Ada lagi Jeng Tia, dia sama
sekali tidak mau diingatkan bahwa sebentar lagi usianya 30, bahkan tidak mau
mendengar kata “tiga puluh” atau
melihat angka 30. Cukup unik memang yang satu ini.
Tapi semua itu hanyalah sebuah random sampling opini dan stereotype
yang setiap orang bebas memiliki pendapatnya sendiri. Saya sendiri yang sebentar lagi memasuki dekade
ke 3 awalnya merasakan sesuatu yang nano-nano. Antara senang, sedih, deg-degan, bingung what to do next, dan perasaan-perasaan
lain yang unexplainable. Perasaan
antara nilai keterikatan sosial orang timur dengan nilai kebebasan individu
orang barat.

- TUGAS:
Salin ulang tanpa perubahan bagian kutipan halaman di atas yang dibuka dengan kata-kata yang memuat "Ada lagi Jeng" dan ditutup dengan "orang barat.".

- DATA TERSEDIA:
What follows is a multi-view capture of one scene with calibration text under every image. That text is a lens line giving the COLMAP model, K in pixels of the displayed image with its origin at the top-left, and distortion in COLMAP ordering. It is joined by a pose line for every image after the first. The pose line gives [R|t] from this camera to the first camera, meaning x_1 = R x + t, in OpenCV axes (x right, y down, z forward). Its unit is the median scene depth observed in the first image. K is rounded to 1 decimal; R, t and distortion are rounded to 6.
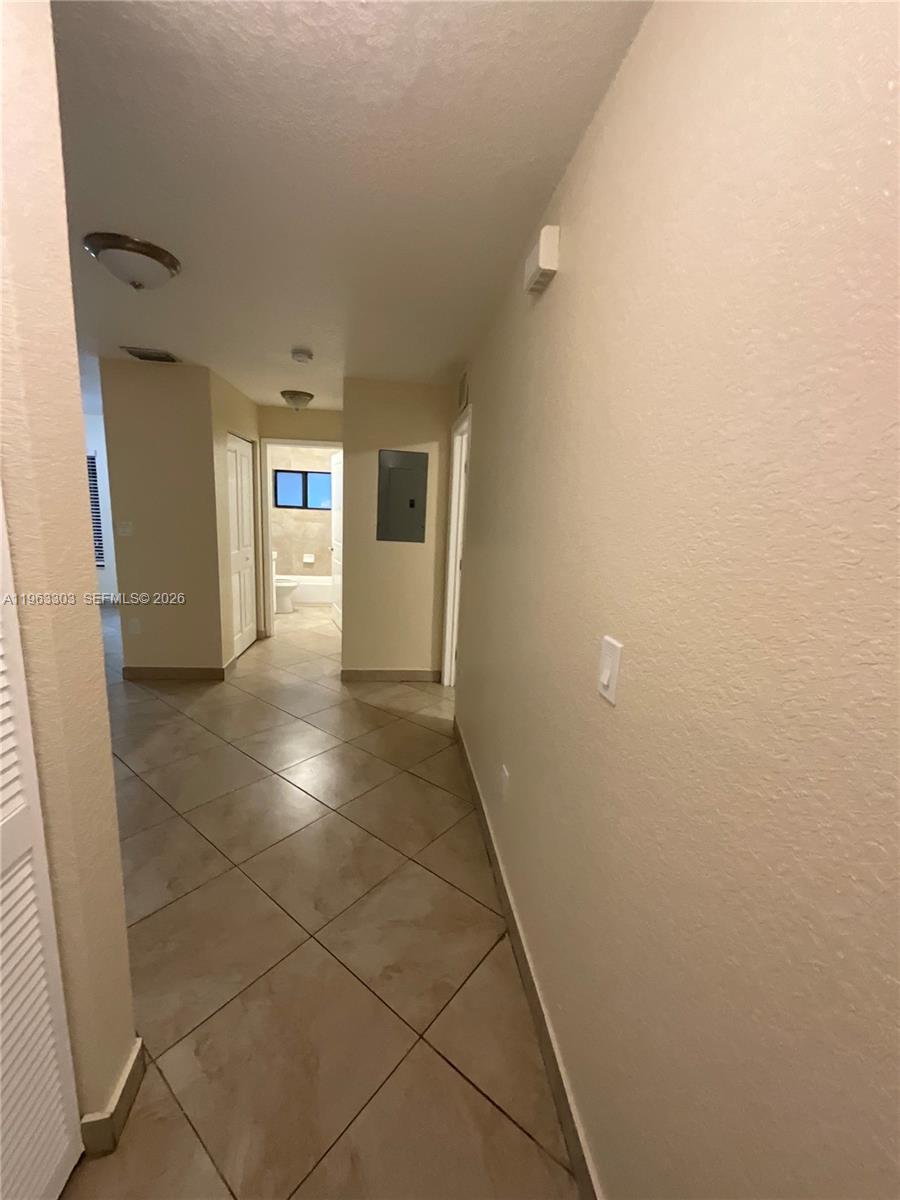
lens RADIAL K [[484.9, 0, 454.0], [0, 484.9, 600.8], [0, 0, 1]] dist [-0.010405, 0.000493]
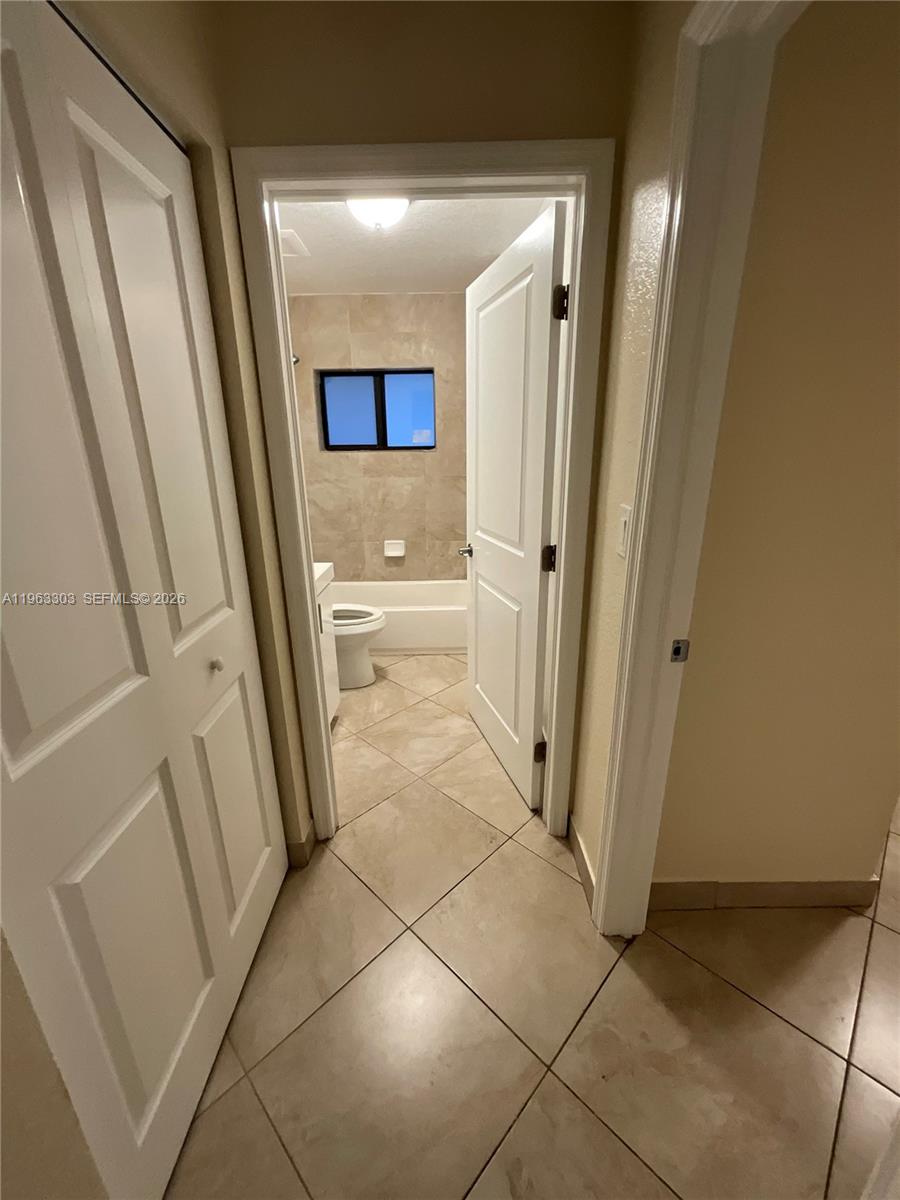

- HASIL DI BAWAH:
Ada lagi Jeng Tia, dia sama
sekali tidak mau diingatkan bahwa sebentar lagi usianya 30, bahkan tidak mau
mendengar kata “tiga puluh” atau
melihat angka 30. Cukup unik memang yang satu ini.
Tapi semua itu hanyalah sebuah random sampling opini dan stereotype
yang setiap orang bebas memiliki pendapatnya sendiri. Saya sendiri yang sebentar lagi memasuki dekade
ke 3 awalnya merasakan sesuatu yang nano-nano. Antara senang, sedih, deg-degan, bingung what to do next, dan perasaan-perasaan
lain yang unexplainable. Perasaan
antara nilai keterikatan sosial orang timur dengan nilai kebebasan individu
orang barat.